Follow by Email

jeudi 2 juin 2016

COMMENTAIRE DE SAINT GRÉGOIRE LE GRAND SUR LE LIVRE DE JOB Nous sommes à l'aurore de la lumière parfaite.



Parce que le point du jour, ou l'aurore, passe des ténèbres à la lumière, on a bien raison de désigner par ces noms toute l'Église des élus. C'est elle en effet qui est conduite de la nuit de l'incroyance à la lumière de la foi, et qui, pareille à l'aurore, s'ouvre au jour, après les ténèbres, dans le rayonnement de la lumière d'en haut. Le Cantique dit donc très bien : Qui est celle-ci, qui s'avance comme l'aurore à son lever ? En effet, la sainte Église, désirant les récompenses de la vie céleste, a été appelée aurore, puisque, en quittant les ténèbres des péchés, elle resplendit de la lumière de justice.

Mais on peut trouver une considération plus subtile dans cette comparaison avec le point du jour et l'aurore. Celle-ci, ou le point du jour, annoncent que la nuit est passée, mais ils ne font pas découvrir l'éclat du jour dans sa plénitude ; cependant, en chassant la nuit, ils accueillent le jour ; ils apportent une lumière toute mêlée de ténèbres. Nous tous, qui suivons la vérité, sommes-nous autre chose, en cette vie, qu'une aurore ? Car nous accomplissons déjà des actes qui relèvent de la lumière, et pourtant, sur certains points, bien des restes de ténèbres demeurent en nous. Le Seigneur l'a bien dit, par la bouche du Prophète : Aucun vivant n'est juste devant toi. Et il est encore écrit : Nous trébuchons tous, bien souvent. ~

Aussi, lorsque Paul disait : La nuit est bientôt finie, il n'ajoutait pas : Le jour est venu, mais : Le jour est tout proche. En effet, lorsqu'il suggère qu'après la fin de la nuit le jour n'est pas encore venu, mais qu'il approche, il montre qu'avec l'aurore on est après les ténèbres, mais encore avant le soleil.

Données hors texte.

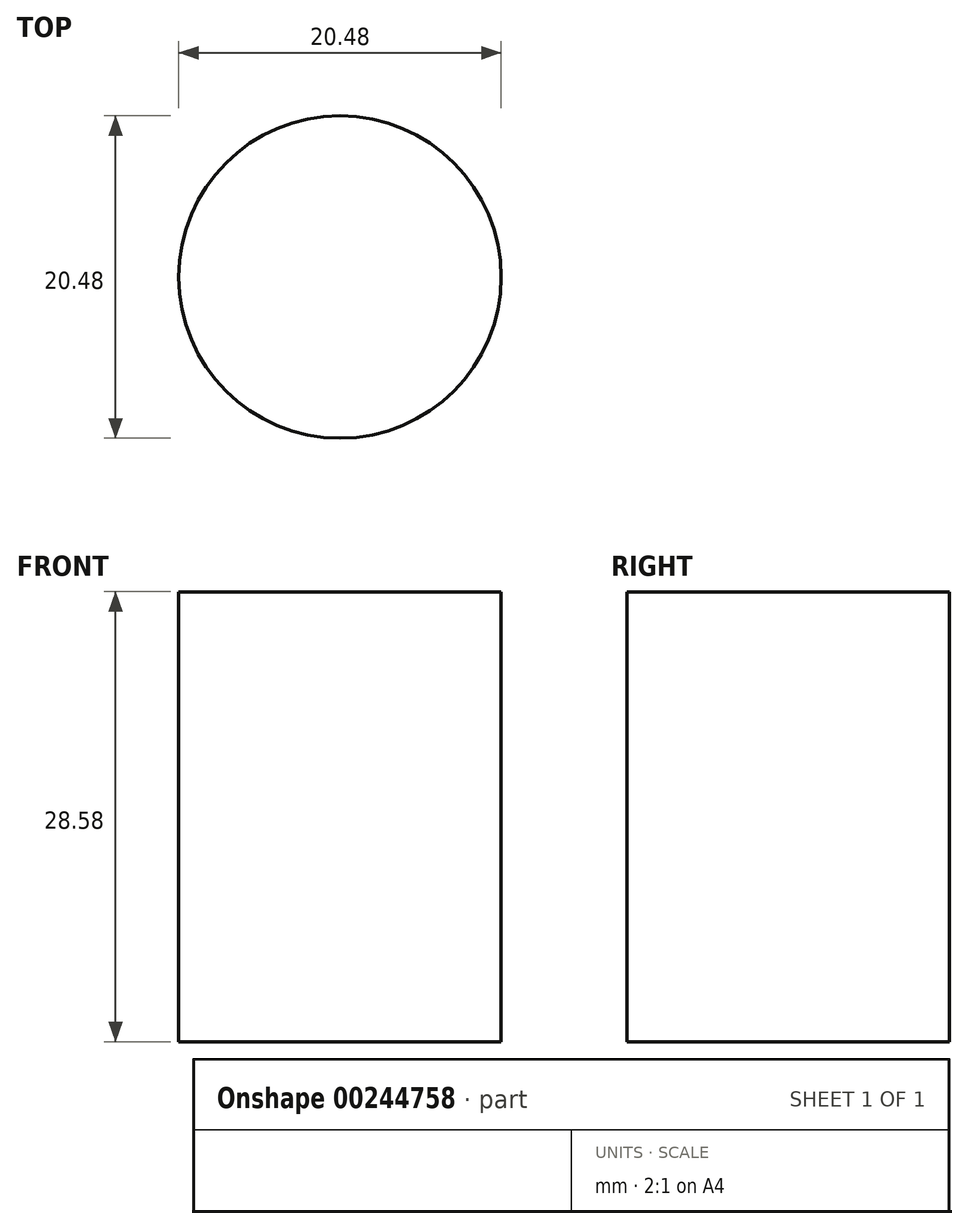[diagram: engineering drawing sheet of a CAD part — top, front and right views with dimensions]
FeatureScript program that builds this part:
annotation { "Feature Type Name" : "Feature", "Feature Type Description" : "" }
export const myFeature = defineFeature(function(context is Context, id is Id, definition is map)
    precondition{}
    {
        {
            var Q0;
            Q0=qCreatedBy(makeId("Top.planeOp"),FACE);
            var sketch = newSketch(context, id + "F0", { "sketchPlane" : qUnion([Q0])});
            skCircle(sketch, "E0", {"center": v(0, 0) * mm, "radius": 10.24 * mm});
            skSolve(sketch);
        }
        {
            var Q0;
            Q0 = qSketchRegion(id + "F0", true);
            extrude(context, id + "F1", {"entities" : qUnion([Q0]), "depth" : 28.57 * mm});
        }
    });
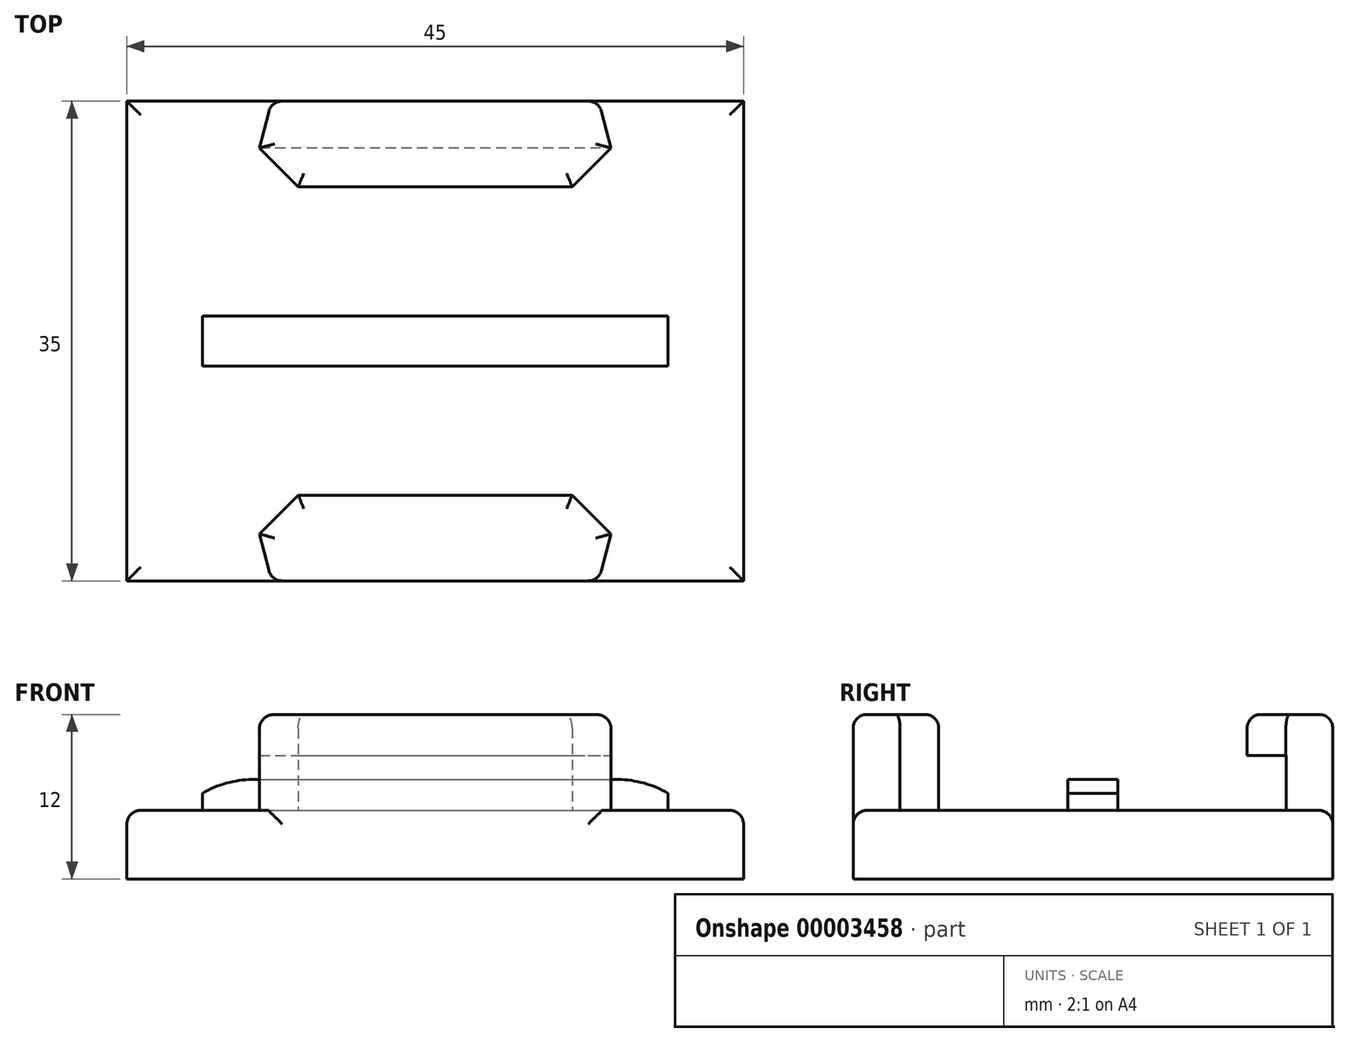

L'Église parfaitement sainte des élus sera le plein jour, lorsqu'elle ne comportera plus le mélange d'aucune ombre de péché. Ce sera le plein jour, lorsque brillera en elle la ferveur parfaite de la lumière intérieure. ~ Il est donc très juste de montrer que l'aurore est encore comme en devenir, avec cette parole : As-tu fait connaître à l'aurore sa place ? Faire connaître sa place à quelqu'un, c'est en effet l'inviter à passer d'un endroit à un autre. Quelle est la place de l'aurore, sinon la pleine lumière de la vision éternelle ? Lorsqu'elle parvient à cette place, elle ne garde plus rien des ténèbres de la nuit écoulée. L'aurore s'efforçait de rejoindre sa place, quand le Psalmiste disait : Mon âme a soif du Dieu vivant ; quand pourrai-je m'avancer, paraître devant la face de Dieu ? ~

L'aurore se hâtait de parvenir à cette place qu'elle connaissait, lorsque saint Paul disait avoir le désir de s'en aller pour être avec le Christ. Et encore : Pour moi, vivre, c'est le Christ, et mourir est un avantage.